** Exercise task **
Copy the data word for word, starting at the line with "Q: How many beads are on the black surface?" and going through the last line, with both ends included. Leave the pictures out.

^^^^

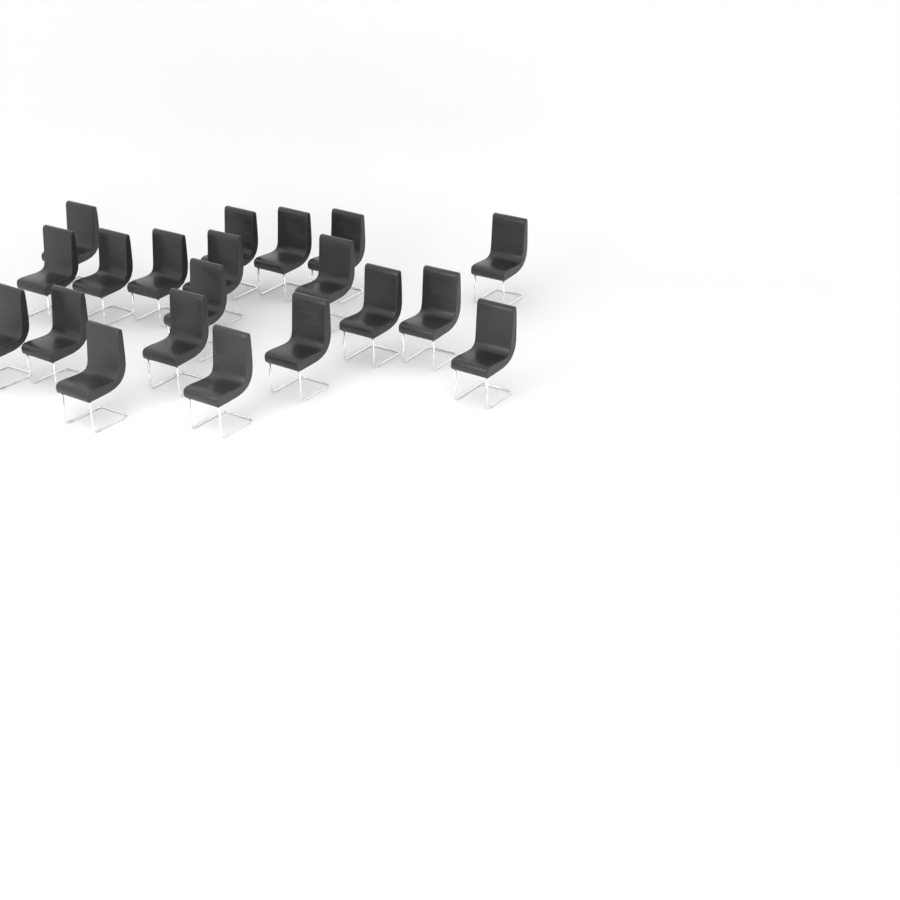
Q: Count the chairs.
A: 20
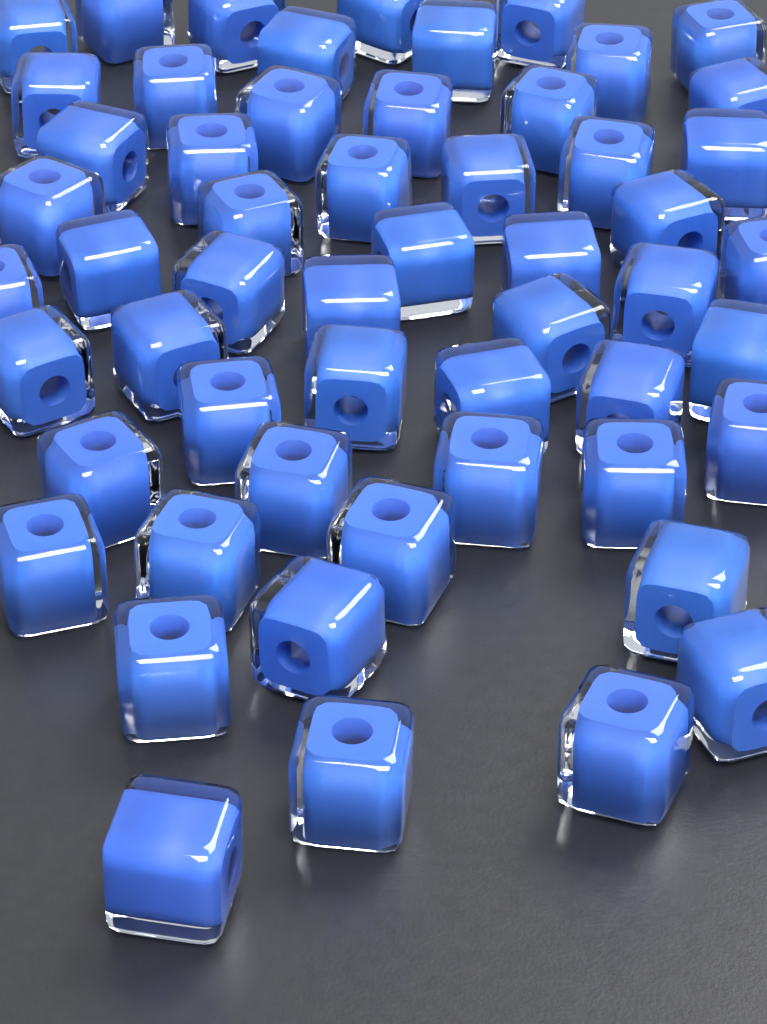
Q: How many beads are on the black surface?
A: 55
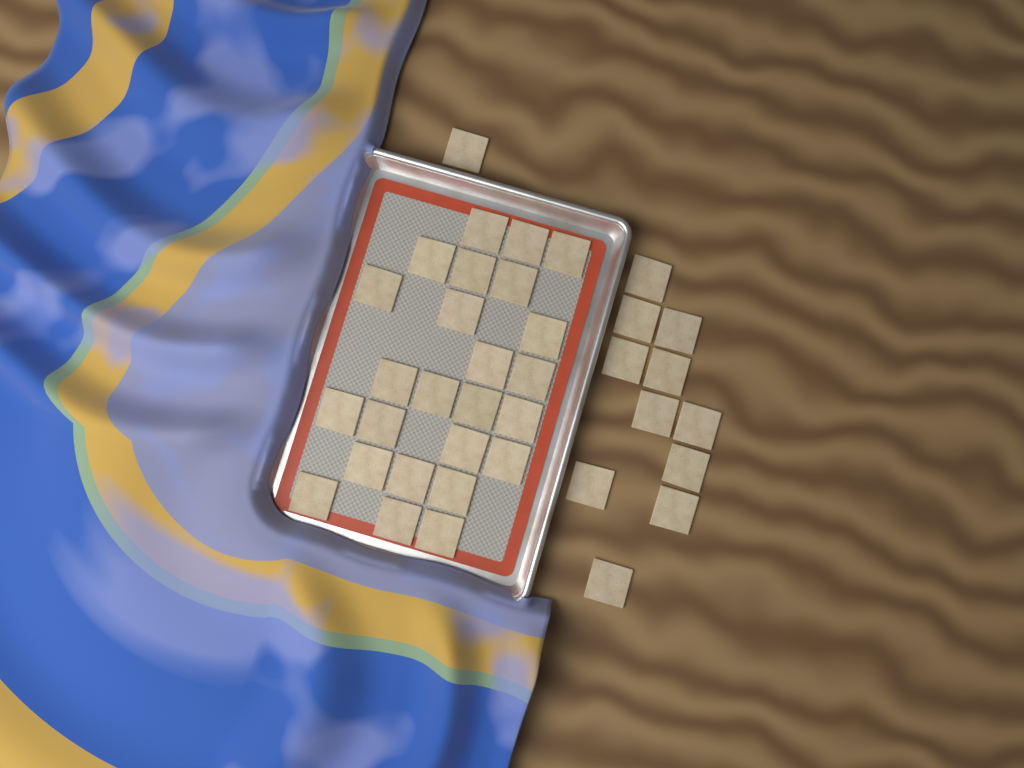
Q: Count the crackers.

^^^^

** Written response **
Q: How many beads are on the black surface?
A: 55
Q: Count the crackers.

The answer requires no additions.